What is expected:
In the listing below, locate the line with "left wrist: (129, 294)" and the line with "left hip: (69, 107)", then output both and everything between them exactly, minus any pictures.

Supplied data:
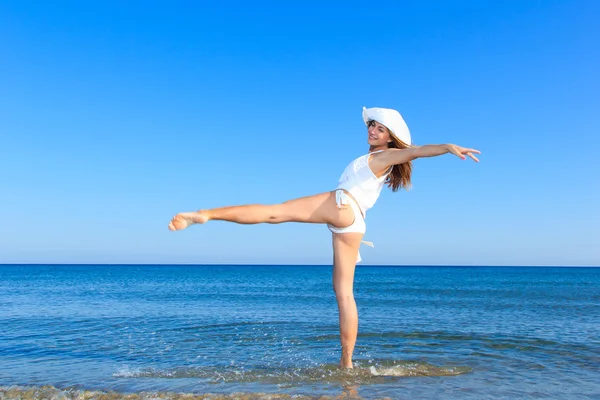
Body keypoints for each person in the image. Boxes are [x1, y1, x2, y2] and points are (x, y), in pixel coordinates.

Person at [168, 106, 480, 369]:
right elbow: (410, 154)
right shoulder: (376, 160)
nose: (372, 130)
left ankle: (206, 214)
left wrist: (447, 147)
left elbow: (414, 152)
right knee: (344, 294)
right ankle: (347, 363)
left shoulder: (385, 156)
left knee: (275, 212)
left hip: (342, 205)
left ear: (389, 138)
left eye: (380, 128)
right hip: (353, 222)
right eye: (372, 124)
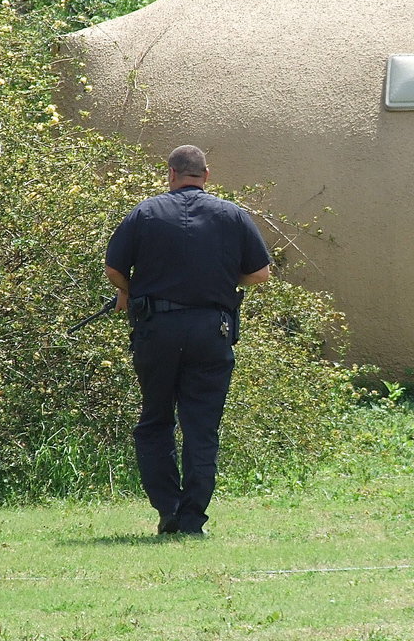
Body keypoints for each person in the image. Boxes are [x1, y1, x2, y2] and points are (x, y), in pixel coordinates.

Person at [105, 145, 271, 536]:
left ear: (171, 173)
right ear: (206, 175)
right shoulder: (233, 214)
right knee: (201, 426)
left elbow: (114, 268)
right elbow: (261, 273)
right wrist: (226, 283)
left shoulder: (145, 212)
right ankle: (193, 519)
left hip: (157, 329)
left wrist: (129, 294)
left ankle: (168, 510)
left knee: (155, 421)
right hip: (211, 330)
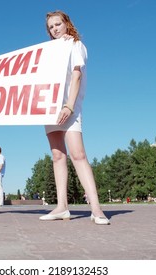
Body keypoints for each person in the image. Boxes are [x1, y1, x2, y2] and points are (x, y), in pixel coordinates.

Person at [38, 10, 110, 225]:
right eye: (51, 27)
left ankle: (96, 209)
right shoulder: (50, 50)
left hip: (69, 107)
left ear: (67, 23)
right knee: (58, 156)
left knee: (78, 155)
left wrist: (69, 105)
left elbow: (76, 74)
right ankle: (62, 207)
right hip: (50, 107)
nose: (54, 29)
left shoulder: (75, 45)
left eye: (58, 24)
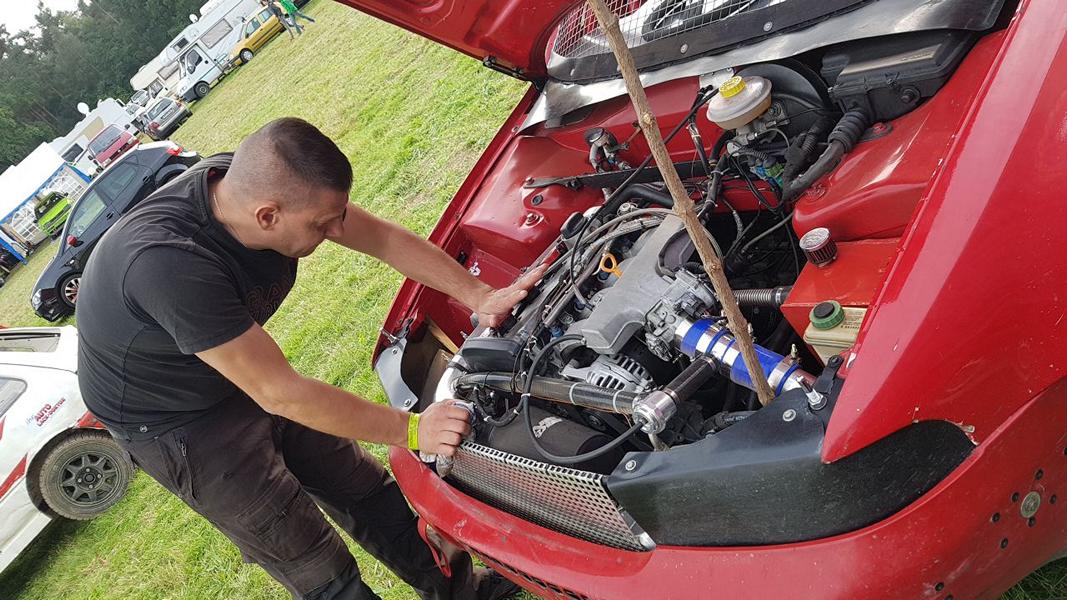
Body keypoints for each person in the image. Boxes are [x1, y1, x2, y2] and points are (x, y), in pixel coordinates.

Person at [76, 118, 542, 600]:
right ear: (267, 217)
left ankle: (463, 592)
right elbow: (280, 393)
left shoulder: (257, 184)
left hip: (237, 369)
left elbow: (382, 239)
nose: (338, 230)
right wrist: (413, 429)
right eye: (323, 225)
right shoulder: (168, 264)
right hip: (173, 419)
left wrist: (480, 295)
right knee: (315, 564)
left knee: (365, 489)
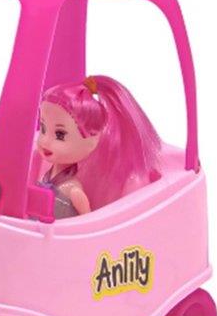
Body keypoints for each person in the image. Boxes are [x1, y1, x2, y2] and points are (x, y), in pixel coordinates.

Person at [37, 75, 161, 218]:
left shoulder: (73, 190)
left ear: (92, 139)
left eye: (60, 135)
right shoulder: (49, 175)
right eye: (43, 129)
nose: (45, 141)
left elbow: (88, 219)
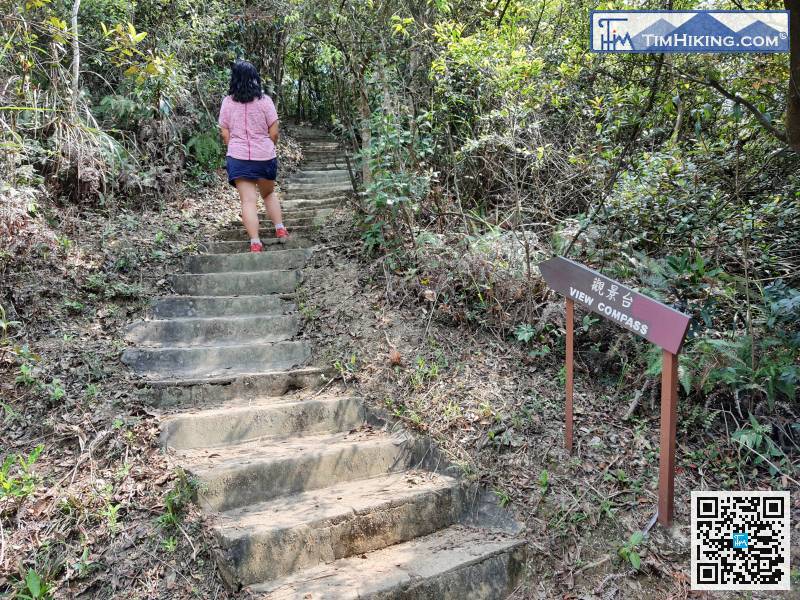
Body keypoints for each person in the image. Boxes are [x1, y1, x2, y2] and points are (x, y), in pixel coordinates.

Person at [218, 60, 288, 252]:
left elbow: (225, 133)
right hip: (264, 156)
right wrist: (268, 146)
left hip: (238, 157)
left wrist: (234, 148)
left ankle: (255, 242)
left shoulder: (227, 102)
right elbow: (274, 132)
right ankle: (280, 229)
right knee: (269, 193)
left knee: (248, 201)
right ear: (255, 78)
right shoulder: (265, 101)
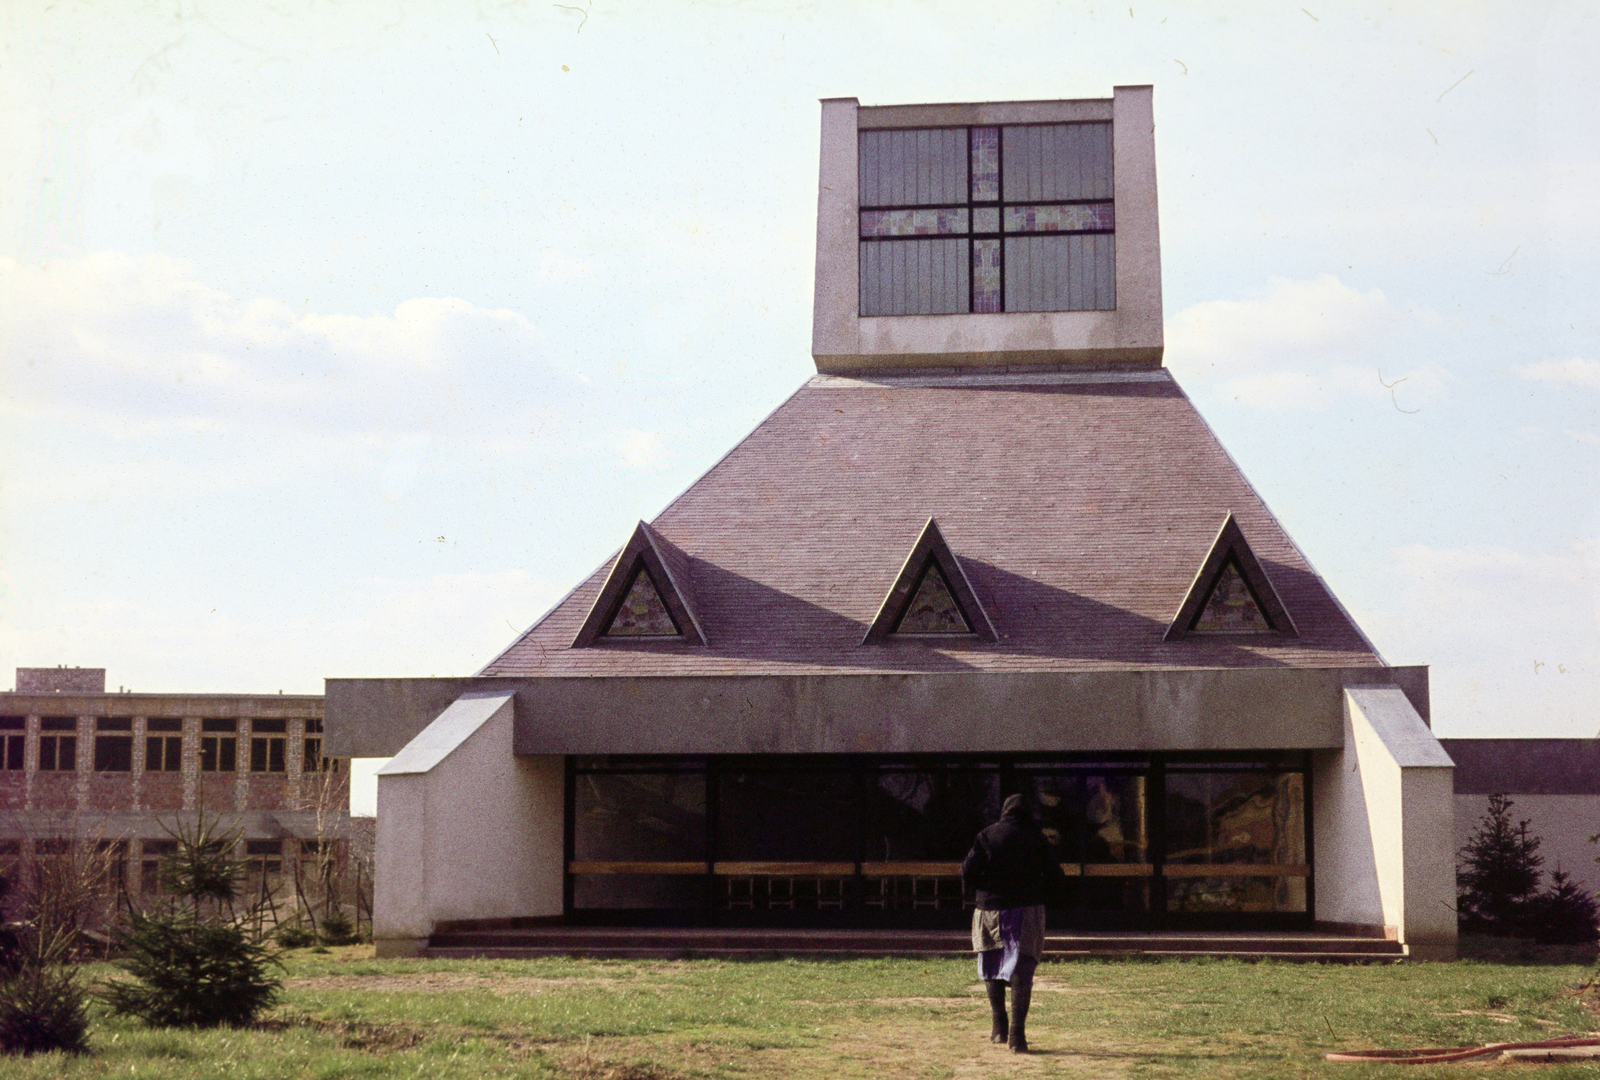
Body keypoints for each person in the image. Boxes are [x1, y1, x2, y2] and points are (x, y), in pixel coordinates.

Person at [961, 793, 1067, 1053]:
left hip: (989, 909)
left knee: (991, 963)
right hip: (1026, 909)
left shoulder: (987, 835)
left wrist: (979, 892)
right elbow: (1056, 875)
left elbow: (967, 871)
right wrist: (1043, 893)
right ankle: (1017, 1037)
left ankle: (999, 1027)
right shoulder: (1036, 838)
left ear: (1004, 811)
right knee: (1023, 967)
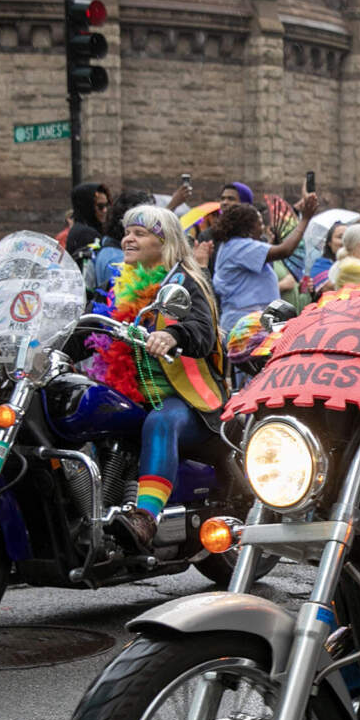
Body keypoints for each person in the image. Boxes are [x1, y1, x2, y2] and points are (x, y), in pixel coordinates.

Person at [99, 204, 227, 554]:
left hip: (186, 399)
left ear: (164, 241)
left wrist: (175, 336)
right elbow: (90, 323)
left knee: (160, 423)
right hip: (131, 394)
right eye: (127, 232)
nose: (129, 238)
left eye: (139, 233)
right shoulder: (119, 282)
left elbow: (202, 330)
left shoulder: (184, 282)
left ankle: (145, 517)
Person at [211, 197, 305, 334]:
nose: (262, 229)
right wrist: (305, 220)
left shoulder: (233, 246)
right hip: (246, 326)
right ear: (247, 227)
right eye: (260, 224)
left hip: (251, 322)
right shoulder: (240, 247)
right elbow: (285, 250)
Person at [64, 181, 109, 265]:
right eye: (100, 206)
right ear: (87, 206)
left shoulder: (83, 229)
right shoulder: (86, 233)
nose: (105, 210)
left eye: (107, 205)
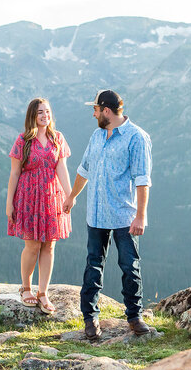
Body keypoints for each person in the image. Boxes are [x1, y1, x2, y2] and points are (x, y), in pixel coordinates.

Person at [63, 89, 152, 340]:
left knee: (129, 266)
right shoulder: (97, 135)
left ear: (106, 111)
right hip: (96, 213)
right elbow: (84, 169)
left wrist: (141, 216)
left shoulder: (137, 137)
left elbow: (143, 180)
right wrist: (72, 197)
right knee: (93, 266)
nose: (93, 114)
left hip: (125, 214)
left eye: (95, 109)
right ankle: (90, 319)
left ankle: (134, 317)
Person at [6, 97, 72, 314]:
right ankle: (26, 288)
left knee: (50, 245)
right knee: (32, 245)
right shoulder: (23, 140)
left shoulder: (57, 138)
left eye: (48, 111)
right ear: (33, 116)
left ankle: (43, 292)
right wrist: (10, 203)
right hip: (28, 198)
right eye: (40, 112)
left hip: (52, 196)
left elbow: (61, 168)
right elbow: (15, 173)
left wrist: (69, 195)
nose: (45, 116)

Response to the task:
left wrist: (129, 294)
left ankle: (168, 510)
left knee: (155, 421)
right hip: (211, 330)
Body keypoints for each person in the image. Boxes are [x1, y1, x2, y2] and points are (x, y), in pixel coordinates.

Person at [38, 10, 110, 225]:
right eye: (51, 27)
left ankle: (96, 209)
right shoulder: (50, 50)
left hip: (69, 107)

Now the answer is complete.